“His health bothers me more than the fact that he talks to other women”

I’ve been seeing this man for two years. We started out as friends with benefits. Last year it was just the two of us, no one else on either side. He still chats with other women, but says he hasn’t been intimate with any of them.

When he’s at my house, his phone is on silent and he keeps it face down most of the time. Not so long ago the phone was turned up and he got a call and then a text. He was asleep. I thought it was his pregnant daughter who needed something, but it was an ex-friend with benefits who wanted to know if he was coming.

It’s a problem. My other problem is his health. I knew he had COPD when we started seeing each other. It wasn’t bad then, but he’s still smoking. He had a bad flare-up, an urgent care visit was needed, so I took him in. On the way home he had such a bad bout of coughing that he passed out. Come and find out it wasn’t the first. He had several episodes, including one where he destroyed his car.

My late husband passed away from similar health issues. I had such a strong mental reaction to my boyfriend’s episode. His health bothers me more than the fact that he chats with other women, even though his behavior with these women is so disrespectful. I can’t and don’t want to watch another man I care about die like my husband did.

Should I cut and run like hell even though we’ve made plans for the future? We are both 60 years old, we are no longer young adults. I know the answer pretty well, maybe I just need an unbiased opinion.

– Course?

“…even though we have made plans for the future…”

Have you got?

It doesn’t look like you’re exclusive at this time. Does he plan to continue talking to other women? How does he explain this text?

I guess the two issues that bother you – women and her health – are deciding factors.

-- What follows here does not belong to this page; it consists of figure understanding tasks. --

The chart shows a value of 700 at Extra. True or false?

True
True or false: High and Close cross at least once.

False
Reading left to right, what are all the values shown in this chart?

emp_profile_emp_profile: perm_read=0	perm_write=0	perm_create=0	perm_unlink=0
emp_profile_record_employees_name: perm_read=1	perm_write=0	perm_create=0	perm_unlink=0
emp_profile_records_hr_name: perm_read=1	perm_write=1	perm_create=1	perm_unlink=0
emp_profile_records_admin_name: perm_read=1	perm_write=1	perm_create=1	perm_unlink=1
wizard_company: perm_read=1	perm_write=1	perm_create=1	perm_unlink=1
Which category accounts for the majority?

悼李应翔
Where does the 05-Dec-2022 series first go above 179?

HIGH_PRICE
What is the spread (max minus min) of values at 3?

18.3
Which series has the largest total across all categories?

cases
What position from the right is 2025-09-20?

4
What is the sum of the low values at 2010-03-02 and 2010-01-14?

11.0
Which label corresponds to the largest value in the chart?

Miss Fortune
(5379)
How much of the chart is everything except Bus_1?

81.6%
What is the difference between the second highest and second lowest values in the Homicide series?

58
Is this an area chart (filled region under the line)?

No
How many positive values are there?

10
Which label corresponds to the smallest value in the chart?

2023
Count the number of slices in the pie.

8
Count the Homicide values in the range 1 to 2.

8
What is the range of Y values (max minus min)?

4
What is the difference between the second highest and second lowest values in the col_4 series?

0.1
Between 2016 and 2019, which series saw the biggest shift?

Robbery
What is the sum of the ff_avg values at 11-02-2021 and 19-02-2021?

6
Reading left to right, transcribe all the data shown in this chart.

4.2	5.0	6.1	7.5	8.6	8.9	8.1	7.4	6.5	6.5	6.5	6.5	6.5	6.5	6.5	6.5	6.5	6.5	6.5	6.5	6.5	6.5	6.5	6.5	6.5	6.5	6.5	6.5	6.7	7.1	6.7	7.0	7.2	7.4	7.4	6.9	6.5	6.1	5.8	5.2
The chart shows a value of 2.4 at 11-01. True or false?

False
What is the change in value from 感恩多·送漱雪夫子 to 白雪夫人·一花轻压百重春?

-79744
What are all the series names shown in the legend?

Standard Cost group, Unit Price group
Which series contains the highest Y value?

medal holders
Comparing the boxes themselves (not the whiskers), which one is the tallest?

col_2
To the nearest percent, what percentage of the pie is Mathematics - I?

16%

Also, the problems aren’t mutually exclusive in your brain, and that’s okay.

It sounds like you don’t trust him to take care of himself or follow doctor’s orders (smoking, etc.). You are still dealing with the trauma of your loss, which complicates caregiving. On top of that, you take care of him while dealing with confusion about the status of the relationship. How does he see you? What kind of commitment does he want? You haven’t told us how he treats you, how he explains his behavior, or if he cares about your experience.

I think you know what you need. I guess you could be on board to care for someone you love, in a committed relationship, when that person does a good job of loving you back. That doesn’t seem to be happening here.


Readers? Should the writer of the letter stay? Goes? Why?